Records taken from a collection:

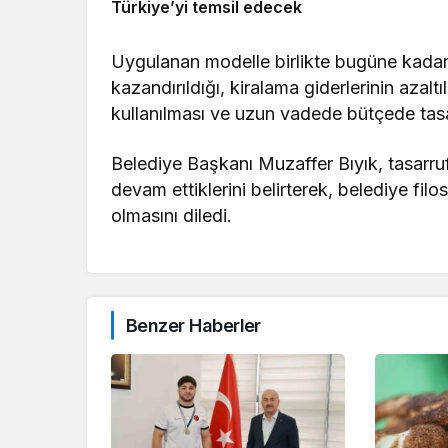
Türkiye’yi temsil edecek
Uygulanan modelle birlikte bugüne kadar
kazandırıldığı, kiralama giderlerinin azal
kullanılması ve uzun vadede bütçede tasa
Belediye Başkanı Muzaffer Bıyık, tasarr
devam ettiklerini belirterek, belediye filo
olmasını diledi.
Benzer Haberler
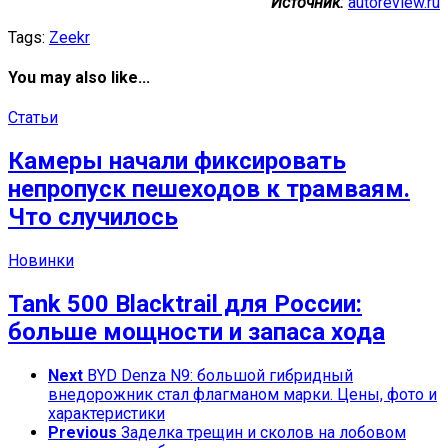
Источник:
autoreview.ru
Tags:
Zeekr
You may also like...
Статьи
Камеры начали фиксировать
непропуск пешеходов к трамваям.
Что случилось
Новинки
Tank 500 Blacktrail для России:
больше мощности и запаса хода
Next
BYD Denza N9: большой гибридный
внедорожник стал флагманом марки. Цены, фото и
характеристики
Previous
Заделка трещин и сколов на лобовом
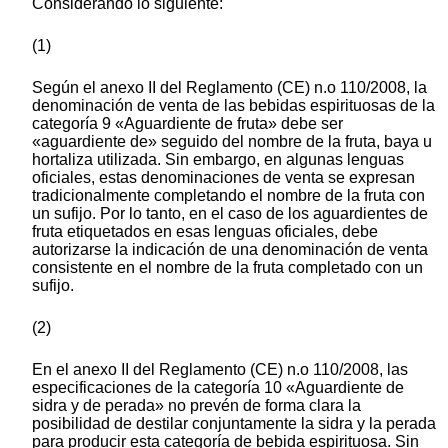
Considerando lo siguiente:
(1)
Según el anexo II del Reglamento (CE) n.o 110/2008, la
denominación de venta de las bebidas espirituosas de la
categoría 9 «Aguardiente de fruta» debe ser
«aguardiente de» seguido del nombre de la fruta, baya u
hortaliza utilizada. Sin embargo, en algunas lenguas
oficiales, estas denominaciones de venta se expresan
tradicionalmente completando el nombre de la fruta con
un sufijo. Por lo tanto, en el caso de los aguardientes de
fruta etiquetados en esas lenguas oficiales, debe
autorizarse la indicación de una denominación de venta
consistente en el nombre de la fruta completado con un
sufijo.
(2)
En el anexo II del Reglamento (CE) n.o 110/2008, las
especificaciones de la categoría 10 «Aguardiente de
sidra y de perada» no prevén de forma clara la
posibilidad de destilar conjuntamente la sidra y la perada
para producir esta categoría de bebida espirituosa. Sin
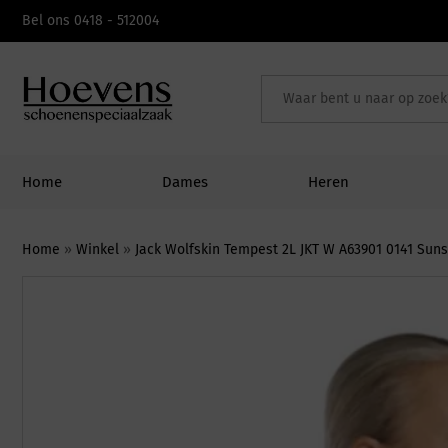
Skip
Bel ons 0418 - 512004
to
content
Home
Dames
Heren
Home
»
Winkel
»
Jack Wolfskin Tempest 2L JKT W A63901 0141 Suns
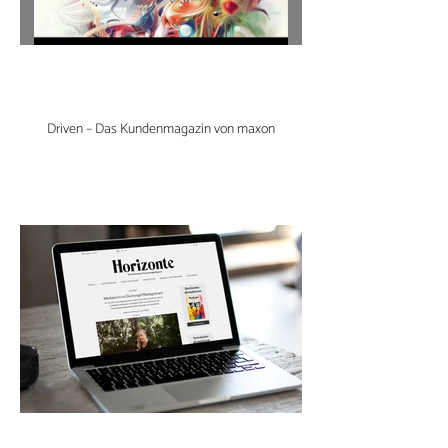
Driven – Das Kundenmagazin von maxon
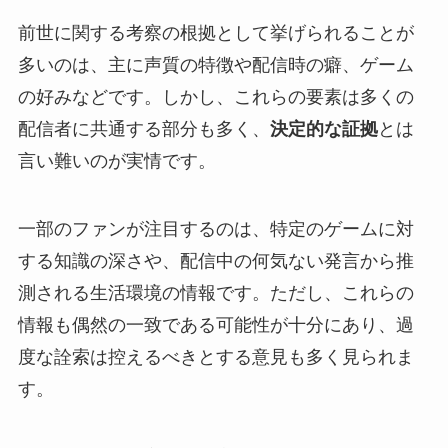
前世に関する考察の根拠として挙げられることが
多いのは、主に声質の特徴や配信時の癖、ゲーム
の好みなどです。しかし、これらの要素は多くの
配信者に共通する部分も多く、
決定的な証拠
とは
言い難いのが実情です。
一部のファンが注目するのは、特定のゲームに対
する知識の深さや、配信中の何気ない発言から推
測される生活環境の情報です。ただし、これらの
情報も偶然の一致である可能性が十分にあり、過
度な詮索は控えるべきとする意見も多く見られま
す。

---

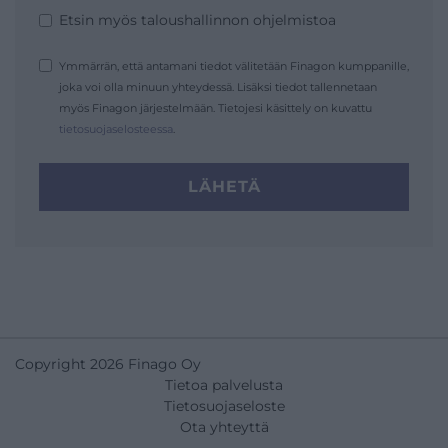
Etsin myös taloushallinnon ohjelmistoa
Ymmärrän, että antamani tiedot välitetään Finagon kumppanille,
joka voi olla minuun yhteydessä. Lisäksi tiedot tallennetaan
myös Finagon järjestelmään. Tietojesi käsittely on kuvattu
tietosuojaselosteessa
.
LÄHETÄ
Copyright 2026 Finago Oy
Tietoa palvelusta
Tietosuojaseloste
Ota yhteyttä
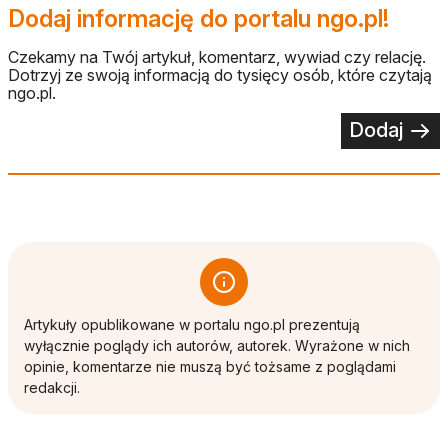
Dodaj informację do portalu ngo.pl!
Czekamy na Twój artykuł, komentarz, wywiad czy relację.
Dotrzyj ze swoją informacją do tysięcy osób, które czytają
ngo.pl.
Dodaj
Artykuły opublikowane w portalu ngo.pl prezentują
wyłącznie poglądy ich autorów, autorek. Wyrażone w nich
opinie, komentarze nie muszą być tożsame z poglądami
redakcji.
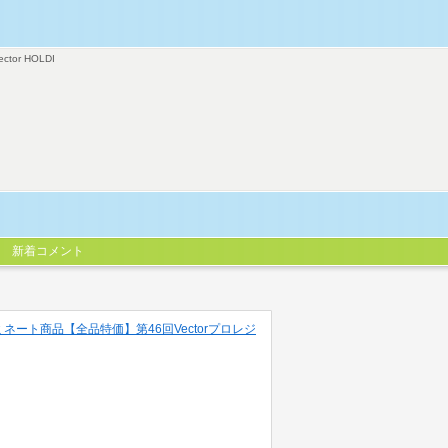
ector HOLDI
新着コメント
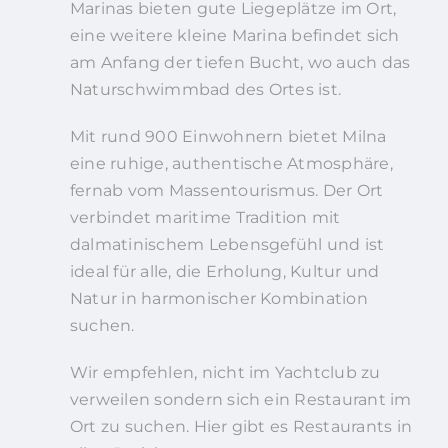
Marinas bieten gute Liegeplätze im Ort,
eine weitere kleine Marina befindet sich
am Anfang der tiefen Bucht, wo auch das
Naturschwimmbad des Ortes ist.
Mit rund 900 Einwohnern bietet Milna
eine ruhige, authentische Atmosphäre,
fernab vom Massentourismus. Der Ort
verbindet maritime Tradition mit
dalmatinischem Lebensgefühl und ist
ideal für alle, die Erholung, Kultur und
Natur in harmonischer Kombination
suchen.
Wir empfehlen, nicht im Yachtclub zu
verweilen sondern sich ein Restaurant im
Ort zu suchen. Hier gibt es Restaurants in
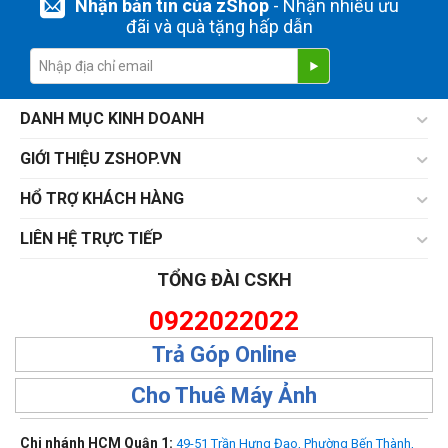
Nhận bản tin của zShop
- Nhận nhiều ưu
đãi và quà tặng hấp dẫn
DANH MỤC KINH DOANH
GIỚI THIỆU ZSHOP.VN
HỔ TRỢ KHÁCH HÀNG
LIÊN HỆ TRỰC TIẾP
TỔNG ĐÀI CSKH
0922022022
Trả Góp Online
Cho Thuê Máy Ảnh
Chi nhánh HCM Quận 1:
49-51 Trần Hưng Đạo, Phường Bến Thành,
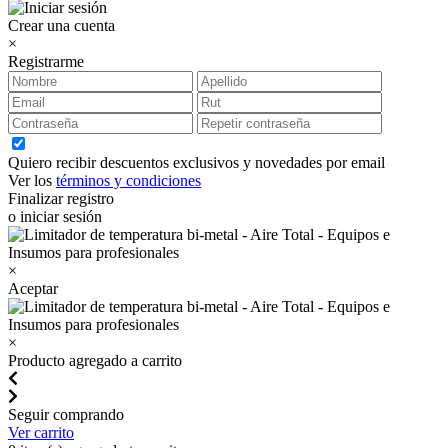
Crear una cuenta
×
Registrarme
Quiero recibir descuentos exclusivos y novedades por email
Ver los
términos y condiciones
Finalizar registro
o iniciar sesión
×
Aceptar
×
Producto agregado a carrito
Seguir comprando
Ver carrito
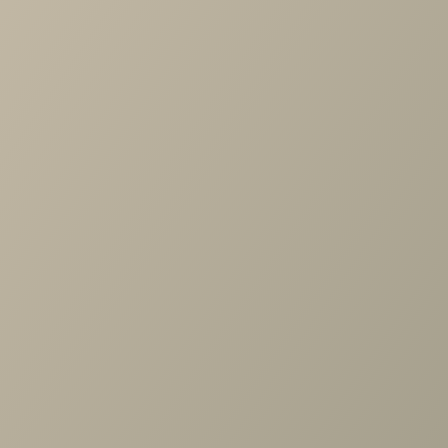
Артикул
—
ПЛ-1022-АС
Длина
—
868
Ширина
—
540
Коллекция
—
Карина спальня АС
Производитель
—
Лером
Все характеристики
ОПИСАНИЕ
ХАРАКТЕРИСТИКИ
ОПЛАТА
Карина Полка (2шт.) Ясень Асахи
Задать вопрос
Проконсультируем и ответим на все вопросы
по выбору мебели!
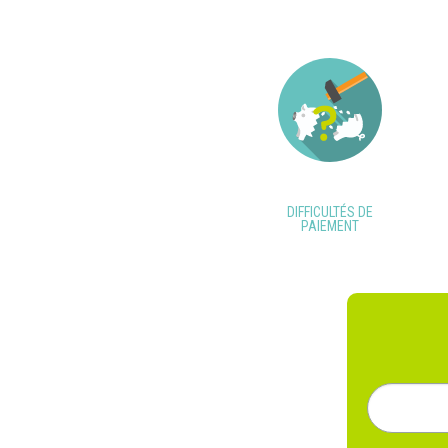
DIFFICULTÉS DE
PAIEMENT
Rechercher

◆ What needs to be done:
Write out, as a numbered list, the text from the line with "Türkiye’yi temsil edecek" to the line with "para producir esta", including both of those lines and skipping any blank lines. Do not include the pictures.

◆ Solution to this task:
1. Türkiye’yi temsil edecek
2. Uygulanan modelle birlikte bugüne kadar
3. kazandırıldığı, kiralama giderlerinin azal
4. kullanılması ve uzun vadede bütçede tasa
5. Belediye Başkanı Muzaffer Bıyık, tasarr
6. devam ettiklerini belirterek, belediye filo
7. olmasını diledi.
8. Benzer Haberler
9. Источник:
10. autoreview.ru
11. Tags:
12. Zeekr
13. You may also like...
14. Статьи
15. Камеры начали фиксировать
16. непропуск пешеходов к трамваям.
17. Что случилось
18. Новинки
19. Tank 500 Blacktrail для России:
20. больше мощности и запаса хода
21. Next
22. BYD Denza N9: большой гибридный
23. внедорожник стал флагманом марки. Цены, фото и
24. характеристики
25. Previous
26. Заделка трещин и сколов на лобовом
27. Considerando lo siguiente:
28. (1)
29. Según el anexo II del Reglamento (CE) n.o 110/2008, la
30. denominación de venta de las bebidas espirituosas de la
31. categoría 9 «Aguardiente de fruta» debe ser
32. «aguardiente de» seguido del nombre de la fruta, baya u
33. hortaliza utilizada. Sin embargo, en algunas lenguas
34. oficiales, estas denominaciones de venta se expresan
35. tradicionalmente completando el nombre de la fruta con
36. un sufijo. Por lo tanto, en el caso de los aguardientes de
37. fruta etiquetados en esas lenguas oficiales, debe
38. autorizarse la indicación de una denominación de venta
39. consistente en el nombre de la fruta completado con un
40. sufijo.
41. (2)
42. En el anexo II del Reglamento (CE) n.o 110/2008, las
43. especificaciones de la categoría 10 «Aguardiente de
44. sidra y de perada» no prevén de forma clara la
45. posibilidad de destilar conjuntamente la sidra y la perada
46. para producir esta categoría de bebida espirituosa. Sin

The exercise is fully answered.